W.M.E., for instance, has an affiliate company called Endeavor Content. It was formed in 2017 and is a distributor of the show “Killing Eve,” as well as a producer of an epic drama coming from Apple TV Plus called “See.” C.A.A. also has an affiliate: Wiip. It is a producer of “Dickinson,” a comedy series that is also part of the Apple rollout scheduled for the fall. United Talent Agency is also getting in on production, with an affiliate called Civic Center Media. It has teamed up with M.R.C., the producer of “House of Cards,” to make new shows.
The agencies have argued that these affiliates are artist-friendly studios that will help writers, because they add to the number of potential buyers — which means more competition for writers’ services and bigger paychecks. The writers have said that agencies have a conflict of interest when they act as studios. How, they ask, can an agent represent you and also be your boss?

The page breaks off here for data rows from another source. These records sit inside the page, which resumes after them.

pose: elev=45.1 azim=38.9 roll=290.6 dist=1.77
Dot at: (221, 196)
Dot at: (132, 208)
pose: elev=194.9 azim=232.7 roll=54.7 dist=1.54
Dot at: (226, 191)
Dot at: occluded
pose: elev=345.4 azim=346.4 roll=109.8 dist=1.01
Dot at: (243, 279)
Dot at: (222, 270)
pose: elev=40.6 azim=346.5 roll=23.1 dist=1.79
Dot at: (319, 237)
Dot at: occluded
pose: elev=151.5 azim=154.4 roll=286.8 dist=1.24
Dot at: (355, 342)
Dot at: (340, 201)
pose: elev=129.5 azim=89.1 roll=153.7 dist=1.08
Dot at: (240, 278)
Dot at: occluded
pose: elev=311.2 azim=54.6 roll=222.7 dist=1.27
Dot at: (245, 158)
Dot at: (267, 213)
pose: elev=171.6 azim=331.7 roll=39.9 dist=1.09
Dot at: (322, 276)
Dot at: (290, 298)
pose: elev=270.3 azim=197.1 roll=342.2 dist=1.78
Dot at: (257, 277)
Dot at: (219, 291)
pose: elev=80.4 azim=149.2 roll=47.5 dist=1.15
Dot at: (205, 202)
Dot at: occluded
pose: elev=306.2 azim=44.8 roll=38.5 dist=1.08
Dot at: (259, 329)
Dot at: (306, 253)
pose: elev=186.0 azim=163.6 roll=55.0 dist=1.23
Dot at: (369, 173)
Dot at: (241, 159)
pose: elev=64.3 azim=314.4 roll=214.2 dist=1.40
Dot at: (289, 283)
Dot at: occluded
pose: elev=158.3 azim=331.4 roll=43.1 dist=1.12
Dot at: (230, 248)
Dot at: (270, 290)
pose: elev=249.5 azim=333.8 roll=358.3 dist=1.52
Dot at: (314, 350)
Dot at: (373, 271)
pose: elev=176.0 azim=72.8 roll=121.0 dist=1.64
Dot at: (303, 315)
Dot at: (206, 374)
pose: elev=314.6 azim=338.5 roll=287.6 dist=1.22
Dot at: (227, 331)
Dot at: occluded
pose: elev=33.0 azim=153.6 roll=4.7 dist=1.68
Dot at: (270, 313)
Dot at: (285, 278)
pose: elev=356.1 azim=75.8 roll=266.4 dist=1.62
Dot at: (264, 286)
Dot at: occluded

Have the agencies considered getting out of the production business?
Nope. They offered to meet with the writers unions four times a year in an effort to demonstrate that the affiliated studios were benefiting their members. The W.G.A. called this arrangement “unacceptable.”
What does all this have to do with Peak TV?
With the rise of streaming, there are more shows than ever before, a phenomenon often called Peak TV. Writers say their pay has not reflected the boom. Weekly earnings for television writers declined 23 percent between 2014 and 2016, according to W.G.A. figures. And pay on a per-episode basis, when adjusted for inflation, has also declined since the 1990s, the W.G.A. said.
The agencies have questioned the W.G.A.’s calculations. An analysis by William Morris Endeavor determined that compensation for its writers went up by an average of 9 percent each year between 2016 and 2018.
The agents have conceded that Peak TV may have its downsides — but only because studios and streaming services are getting more powerful. In this atmosphere, the agents argue that their services are needed more than ever.
What happens next?
Nobody knows. The agencies may wait to see if the writers fracture in the days to come. Likewise, the writers may wait to see if more agencies cave and sign the new code of conduct.
Other than the minor agencies that have signed the code and the small number of W.G.A. members who voted against the idea of firing their agents, each side has presented a united front.
Many bystanders — producers, studio executives — expect the W.G.A. to file a lawsuit and let the courts decide who is right and who is wrong.